Dorothy Parker was remarkable woman, a beautiful writer and undoubtedly a prominent figure of American literary circles for half a century. Apart from her short stories, plays, screenplays, book and theatre reviews, she is known for her amazing poems. She wrote more then 300 poems for New York newspapers and magazines and she published some of these poems in three poetry collections; "Enough Rope", "Sunset Gun", and "Death and Taxes".
For the most part of her career she was acknowledged for her wit, her cynical remarks and her 'burn the candle at both ends' approach to life, but she was not considered a 'serious' writer. Although she was extremely talented she never took herself seriously and that is precisely her greatest quality. This great collection of poems, are the poems she never chose to include in any of her three poetry collections; perhaps being herself's harshest critic, she did not consider some of these poems good enough to be published. Of course she was wrong and without this fantastic collection, these 122 lovely forgotten poems would never be known to the public and that would be such a terrible loss. Poems like "The Lady In Back", "Love Song", "Fantasy", "Day-Dreams", "Grandfather Said It", "Threat to a Fickle Lady", and her "Hate Verses", to name just a few, are beautiful, moving and very contemporary poems to have.

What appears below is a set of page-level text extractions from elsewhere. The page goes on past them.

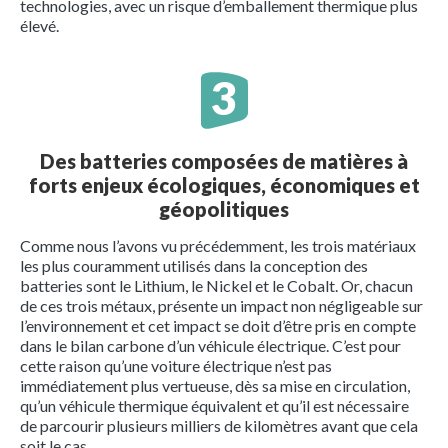
technologies, avec un risque d’emballement thermique plus
élevé.
Des batteries composées de matières à
forts enjeux écologiques, économiques et
géopolitiques
Comme nous l’avons vu précédemment, les trois matériaux
les plus couramment utilisés dans la conception des
batteries sont le Lithium, le Nickel et le Cobalt. Or, chacun
de ces trois métaux, présente un impact non négligeable sur
l’environnement et cet impact se doit d’être pris en compte
dans le bilan carbone d’un véhicule électrique. C’est pour
cette raison qu’une voiture électrique n’est pas
immédiatement plus vertueuse, dès sa mise en circulation,
qu’un véhicule thermique équivalent et qu’il est nécessaire
de parcourir plusieurs milliers de kilomètres avant que cela
soit le cas.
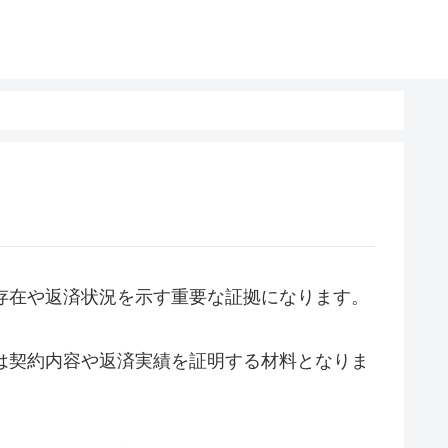
の存在や返済状況を示す重要な証拠になります。
らは契約内容や返済実績を証明する材料となりま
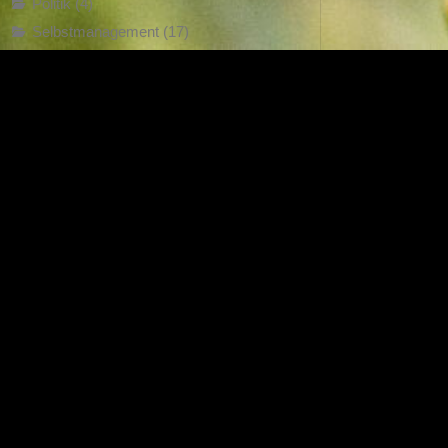
Politik
(4)
Selbstmanagement
(17)
Sozialrecht
(4)
startseite
(9)
Steuerrecht
(13)
Strukturierend Visualisieren
(9)
Uncategorised
(1)
Vereinsrecht
(2)
Verhandlungen
(22)
Verkehrsrecht
(38)
Verwaltungsrecht
(13)
Zivilrecht
(104)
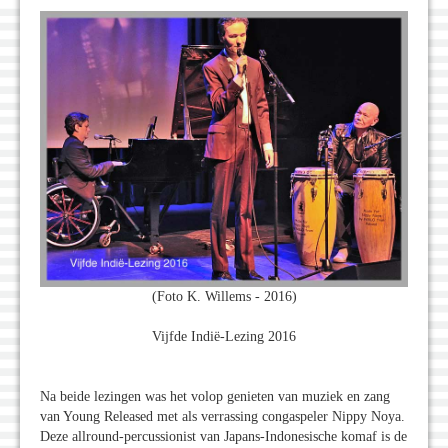
(Foto K. Willems - 2016)
Vijfde Indië-Lezing 2016
Na beide lezingen was het volop genieten van muziek en zang
van Young Released met als verrassing congaspeler Nippy Noya.
Deze allround-percussionist van Japans-Indonesische komaf is de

Apart from her poems this book includes a very good and informative introduction on her life and work, almost 100 pages long, by the Algonquin Round Table historian, Stuart Y Silverstein. It also includes an index of first lines and a very useful complete chronology of all of Dorothy Parker's poems and not just the ones published in this collection. The rest of her poems from "Enough Rope", "Sunset Gun", and "Death and Taxes", are published, along with her wonderful short stories and her reviews in
The Collected Dorothy Parker (Penguin Modern Classics).